課題内容:
赤外線ヒーターについての文章によると、本体は可燃物から最低どれだけ離して設置するべきか。

抽出テキスト:
- - - -
寒波が最初に訪れると、オフィスの環境は一変する。空気は乾燥し、窓際のデスクはまるで屋外で作業しているかのように感じられる。中央暖房システムは劣勢に立たされ、人々は厚着を始める。指先はこわばり、集中力が低下し、室内全体の雰囲気も不調となる。
ここで赤外線電気ヒーターの利点が発揮される。静かで狙いを定めた暖房が、空間を再び快適にする。
実際に内部で何が起きているか
炭素繊維素子を用いた近赤外線設計を採用している。均一な放射熱出力と長寿命を目的としている。熱は空気ではなく、まず人や表面に直接伝わる。
1,500Wの暖房出力を持ち、標準の120Vプラグイン仕様で床面積を圧迫しないコンパクトなサイズである。内蔵のサーモスタットは設定温度を維持しつつ、頻繁なオンオフを抑制し、転倒時には即座に電源が遮断される安全機能を備えている。
なぜオフィスで効果的か
オフィスの快適さは壁のサーモスタットの数値だけで決まるわけではない。実際にデスクで作業する人が感じる温度が重要である。
赤外線による放射熱は血行を促進し、肩のこりを和らげ、手を暖かく保つ。これにより暖を取るための中断が減り、作業の妨げが少なくなる。熱が方向性を持ち効率的に伝わるため、部屋全体を過剰に暖める必要がなく、長時間の運用でもエネルギー消費を抑制できる。
実務上重要なポイント
赤外線ヒーターはオープンプランや共用スペースにおいて、寒さを感じやすい場所(周辺のデスク、会議テーブル、出入口付近など)に配置することで効果を発揮する。
最適な運用のために、本体は可燃物から最低でも3フィート離して設置すること。加えて、熱の放射を妨げる天井棚の真下には置かないことが推奨される。
このタイプは個人の快適性向上に適しているが、非常に広く風通しの悪い大空間の全体暖房の代替にはならない。使用環境に応じてヒーターを選定すれば問題ない。
- - - -
提供された行:
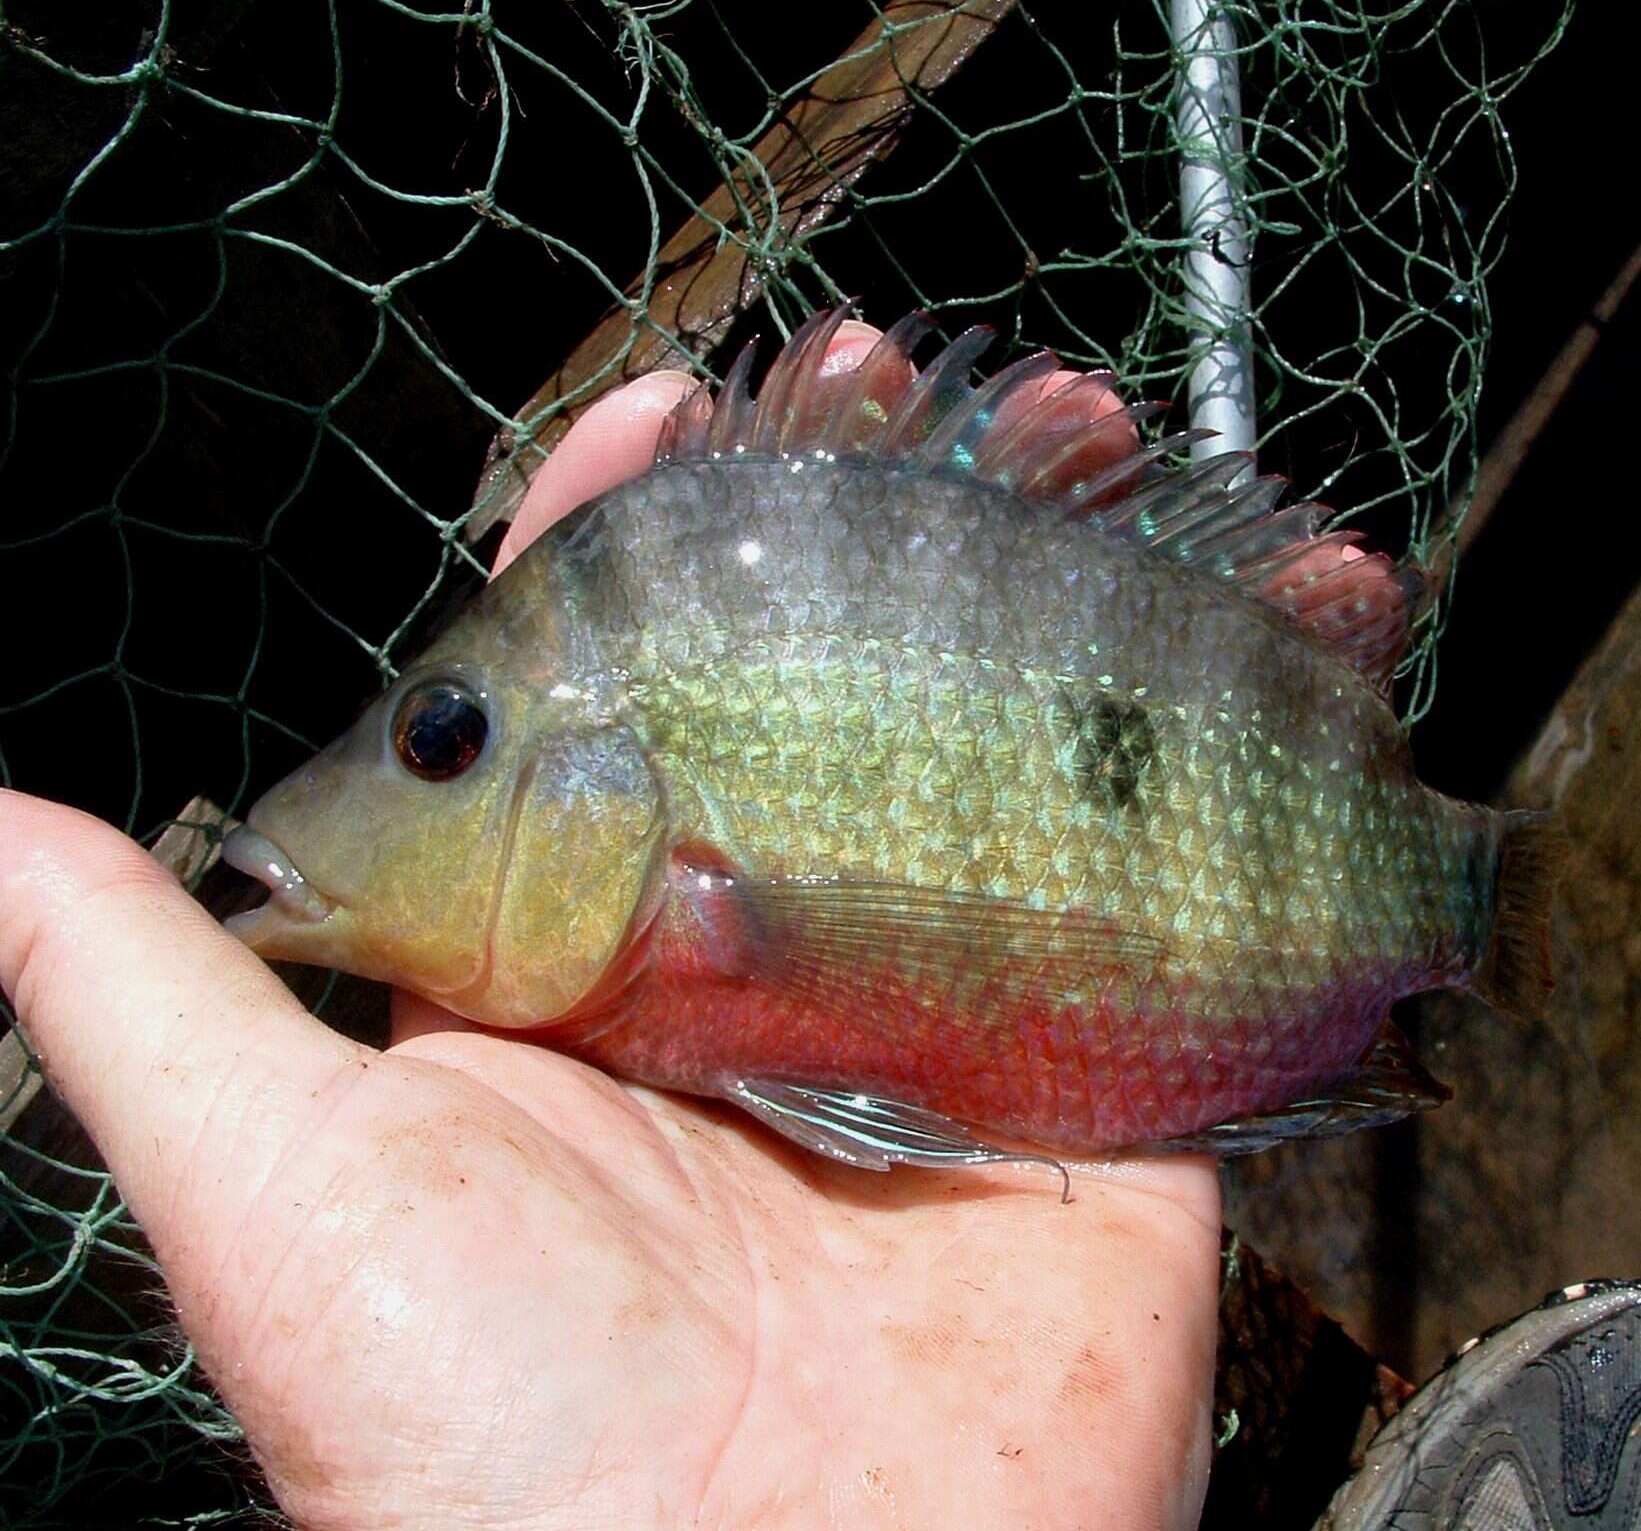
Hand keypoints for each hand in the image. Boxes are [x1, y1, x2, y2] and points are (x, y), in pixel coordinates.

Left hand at [0, 323, 1221, 1529]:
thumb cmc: (483, 1434)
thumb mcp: (286, 1193)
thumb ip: (149, 996)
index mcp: (600, 945)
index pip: (624, 677)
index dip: (654, 523)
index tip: (698, 402)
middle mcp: (777, 955)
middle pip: (844, 675)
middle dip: (897, 507)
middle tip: (941, 389)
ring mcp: (956, 1011)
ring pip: (1028, 749)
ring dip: (1086, 581)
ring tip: (1118, 446)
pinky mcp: (1111, 1089)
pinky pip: (1206, 901)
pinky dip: (1278, 751)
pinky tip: (1316, 621)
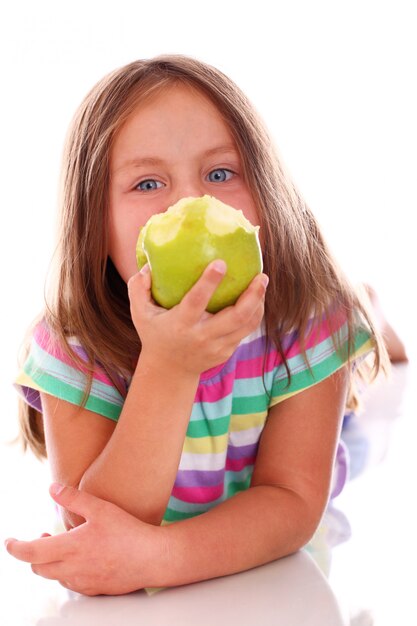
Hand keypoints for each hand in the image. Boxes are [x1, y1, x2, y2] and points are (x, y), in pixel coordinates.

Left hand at [5, 484, 167, 595]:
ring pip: (55, 577)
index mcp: (70, 548)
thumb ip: (74, 498)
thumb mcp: (101, 508)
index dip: (16, 548)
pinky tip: (79, 560)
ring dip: (50, 563)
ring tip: (61, 546)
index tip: (10, 542)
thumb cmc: (128, 532)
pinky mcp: (96, 589)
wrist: (153, 558)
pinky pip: (72, 584)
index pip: (31, 552)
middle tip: (41, 537)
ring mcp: (84, 582)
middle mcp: (73, 569)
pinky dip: (66, 572)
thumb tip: (52, 489)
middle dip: (33, 553)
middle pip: (39, 568)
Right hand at [128, 260, 267, 374]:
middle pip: (235, 316)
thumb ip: (138, 288)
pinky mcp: (226, 352)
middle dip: (251, 295)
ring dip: (258, 303)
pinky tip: (257, 298)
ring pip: (246, 324)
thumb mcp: (140, 313)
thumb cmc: (154, 334)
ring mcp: (217, 346)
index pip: (196, 302)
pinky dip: (254, 314)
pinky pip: (245, 330)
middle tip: (260, 275)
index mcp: (181, 324)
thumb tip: (149, 265)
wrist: (169, 371)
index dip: (209, 282)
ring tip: (262, 282)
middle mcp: (202, 336)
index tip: (221, 263)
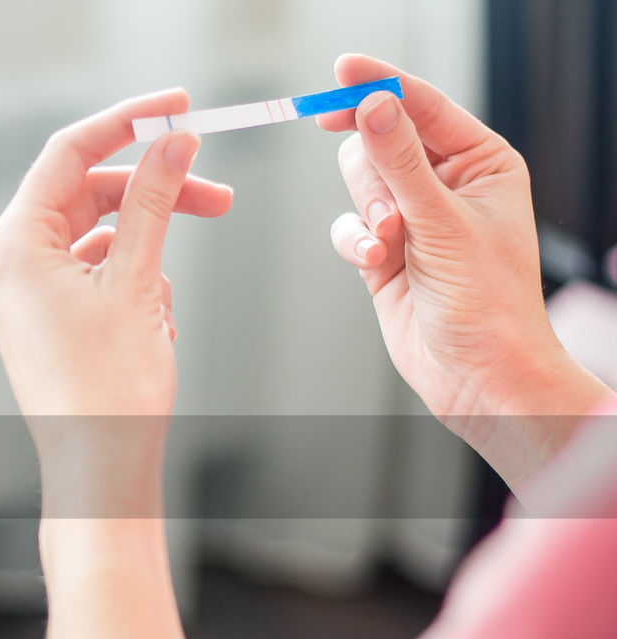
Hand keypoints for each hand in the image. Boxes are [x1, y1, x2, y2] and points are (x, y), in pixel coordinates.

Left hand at [0, 90, 231, 422]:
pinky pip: (89, 276)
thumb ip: (154, 201)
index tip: (181, 108)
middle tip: (216, 196)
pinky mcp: (38, 319)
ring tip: (169, 302)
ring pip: (93, 238)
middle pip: (85, 195)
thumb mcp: (138, 280)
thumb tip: (174, 145)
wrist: (97, 468)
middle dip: (152, 195)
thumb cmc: (108, 389)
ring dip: (145, 251)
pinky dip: (129, 283)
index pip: (70, 152)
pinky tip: (155, 322)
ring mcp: (20, 293)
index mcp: (14, 243)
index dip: (130, 123)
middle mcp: (6, 263)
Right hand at [319, 54, 579, 428]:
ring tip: (391, 245)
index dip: (380, 86)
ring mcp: (412, 219)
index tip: (341, 71)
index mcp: (481, 162)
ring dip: (367, 214)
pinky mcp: (383, 252)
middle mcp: (445, 186)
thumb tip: (371, 108)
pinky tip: (377, 263)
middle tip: (374, 190)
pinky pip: (348, 225)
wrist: (476, 374)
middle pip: (380, 141)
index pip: (422, 106)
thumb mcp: (442, 222)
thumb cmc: (488, 304)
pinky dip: (355, 242)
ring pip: (359, 184)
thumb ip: (400, 162)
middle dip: (374, 172)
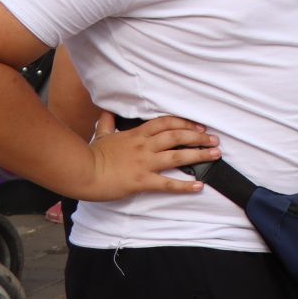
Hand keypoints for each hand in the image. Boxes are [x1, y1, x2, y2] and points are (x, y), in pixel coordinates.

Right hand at [76, 113, 219, 201]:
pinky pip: (167, 183)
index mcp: (137, 134)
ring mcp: (145, 163)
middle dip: (199, 137)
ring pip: (177, 155)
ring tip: (215, 155)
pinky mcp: (142, 181)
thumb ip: (107, 123)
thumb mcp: (102, 135)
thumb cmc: (91, 155)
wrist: (82, 172)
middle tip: (215, 140)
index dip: (185, 124)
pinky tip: (198, 186)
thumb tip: (106, 112)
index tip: (199, 127)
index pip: (166, 123)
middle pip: (177, 136)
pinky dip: (184, 185)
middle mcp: (145, 146)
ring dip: (199, 155)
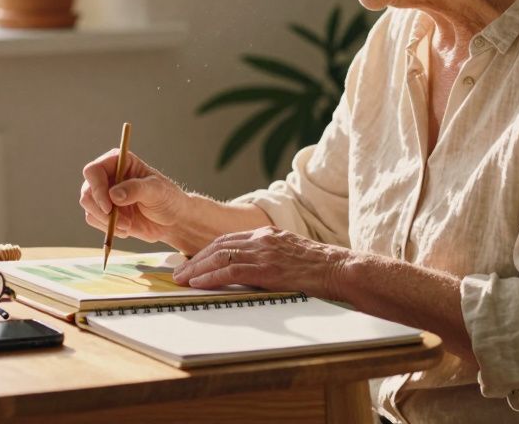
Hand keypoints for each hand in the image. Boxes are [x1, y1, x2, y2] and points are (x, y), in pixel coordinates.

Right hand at [80, 149, 190, 244]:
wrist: (173, 220)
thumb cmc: (168, 198)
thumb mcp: (156, 191)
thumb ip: (136, 190)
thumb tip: (114, 195)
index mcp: (119, 162)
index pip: (94, 170)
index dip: (97, 188)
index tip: (109, 206)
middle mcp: (108, 176)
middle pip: (87, 190)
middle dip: (102, 210)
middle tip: (123, 222)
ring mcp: (104, 194)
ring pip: (88, 206)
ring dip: (106, 220)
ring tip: (128, 225)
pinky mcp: (105, 211)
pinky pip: (93, 219)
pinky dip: (107, 227)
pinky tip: (126, 229)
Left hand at [171, 227, 352, 300]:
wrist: (341, 270)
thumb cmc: (320, 269)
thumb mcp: (291, 256)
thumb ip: (270, 258)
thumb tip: (250, 272)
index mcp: (267, 234)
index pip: (228, 240)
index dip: (206, 251)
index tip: (191, 261)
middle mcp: (262, 239)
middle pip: (219, 245)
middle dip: (195, 259)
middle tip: (178, 272)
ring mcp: (265, 253)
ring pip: (220, 256)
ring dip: (197, 269)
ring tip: (181, 279)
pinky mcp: (268, 269)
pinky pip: (231, 271)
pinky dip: (211, 277)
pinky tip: (199, 284)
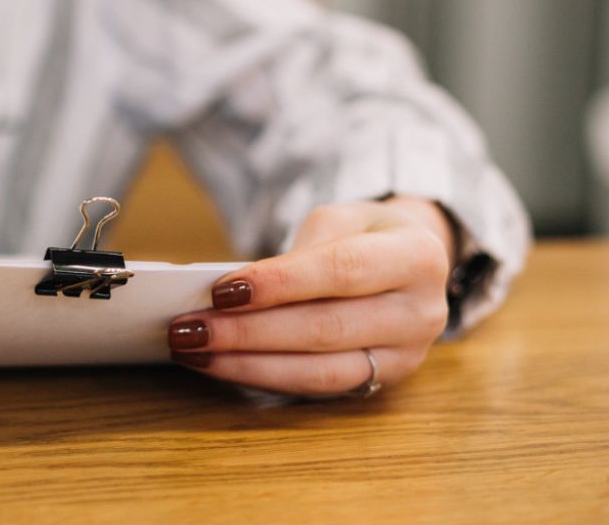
- - - -
解答結果:
最低でも3フィート離して設置する。